Since 2003, Conwy County Council have allowed some grassy areas of their grounds and parklands to grow wild, with great results. This year, wild orchids have sprung up on former cut lawns at the North Wales Police HQ, Colwyn Bay.
Anne Butler, the council's Biodiversity Project officer, says the key to attracting such pretty flowers as the bee and pyramidal orchid is not to cut your grass until the end of August, remembering to collect the cuttings.
"Removing the cuttings is important," she said. "Most soils are too fertile for orchids and wild flowers, but if you remove the cuttings once a year, the fertility will reduce and you'll get more interesting species in a few years' time."
If you want to speed things along, Anne suggests removing a layer of top soil, which might uncover ground which is less likely to have been saturated by artificial nutrients.
"Most meadow flowers, like oxide daisies, bird's foot trefoil or cuckoo flowers don't like it because of the dominance of certain grasses which you'll see all around us in agricultural fields - they thrive and out-compete the meadow flowers."
The council's biodiversity team were delighted to discover the wild orchid seeds which had existed beneath the top layer of soil at their Colwyn Bay offices.
"Because it's on a natural slope, down to the helipad, the area wasn't as fertile as it could be," said Anne.
The orchids are at their best in late June/July
"The orchids were at their best in late June and each year the variety of flowers seems to be increasing."
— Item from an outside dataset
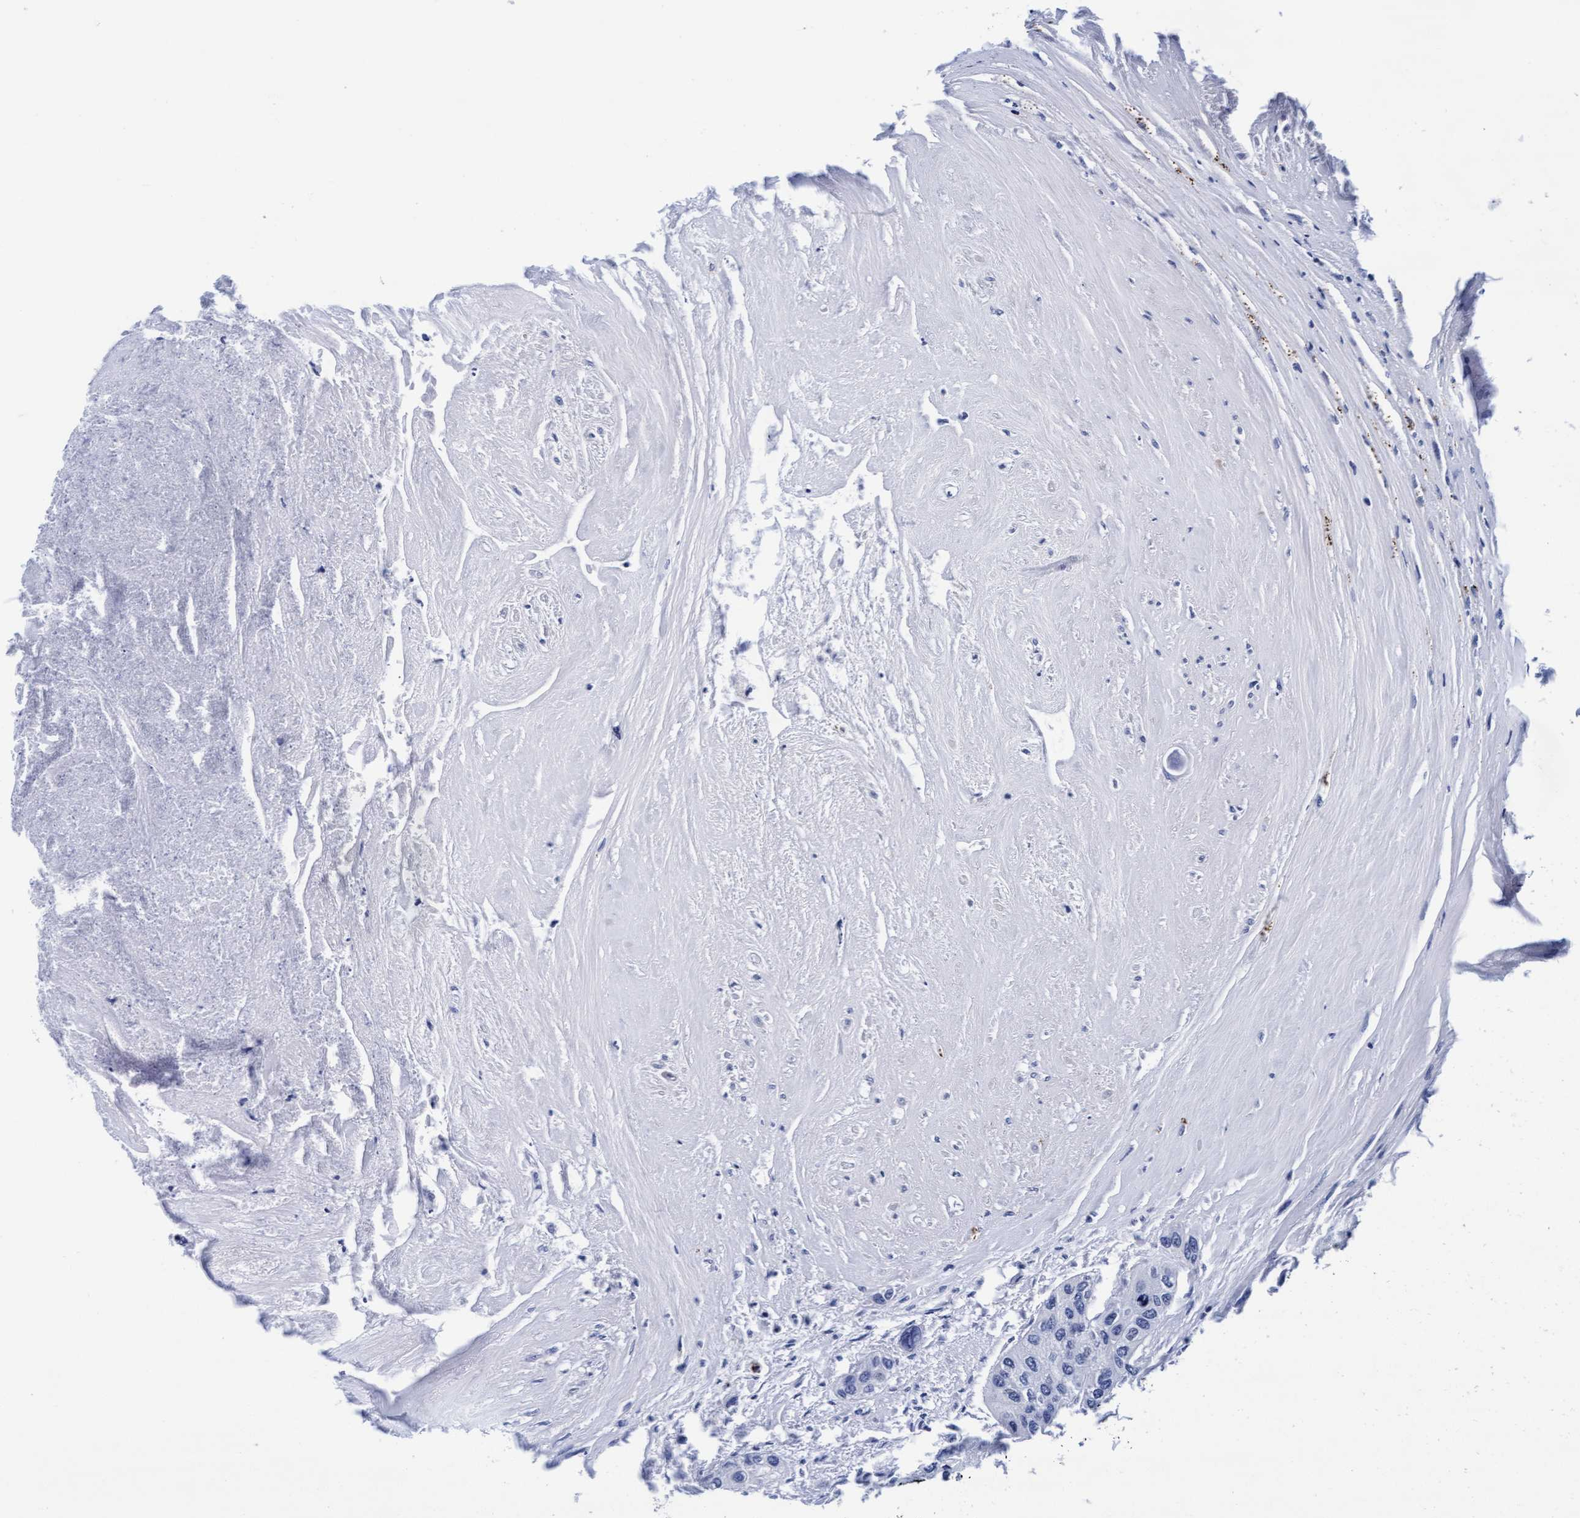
{"staining": {"intensity": "negative", "quantity": "none", "location": "none"}, "tissue": "urothelial cancer", "cell_type": "Tumor cells", "image_type": "cancer", "snomed": [{"axis": "morphology", "description": "Urothelial carcinoma, High grade"}, {"axis": "topography", "description": "Urinary bladder"}], "caption": "Tumor cells show no significant protein positivity in urothelial carcinoma (high-grade).", "gene": "ARSG", "patient": {"sex": "female", "age": 56}}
She is also delighted to be doing her bit to increase the amount of meadowland in the UK, which decreased by 95% after WWII.
"Before the war, they used to cut for hay and bale it each year, which allowed for an amazing diversity of plants.
"Then the management for silage became more intensive which wasn't so good for wildlife."
But it's not only the attitudes of local councils and farmers which need to change.
"Some people see grassland as tidy, regularly mown lawns," said Anne. "But when they see what grows in meadows, their perceptions might change.
"You might not want to change every piece of grass in your garden into a meadow, but you could pick one corner where it's perhaps flower-rich already, and keep the other short for the kids to play football."
The RSPB are encouraging local councils to delay strimming, too
The RSPB are hoping for this more relaxed, biodiverse attitude to gardening too.
Many plants still have an abundance of berries which could see small mammals and birds through the winter, and some common species will still be nesting until early autumn. So cutting down hedgerows this soon could have a very negative effect on native wildlife.
Dana Thomas from RSPB Cymru, said: "Many calls to our Wildlife Enquiries line at the moment are from people that have started hedge trimming and discovered a nest.
"It is very disturbing for gardeners to think they have upset their garden birds and they worry that they may fly the nest and the young won't survive.
"Save yourself a job and avoid it for a few weeks yet, ideally until late September at the earliest. But if you do need to do it sooner, for safety reasons perhaps, try and replace any greenery as much as possible so as not to deter the birds."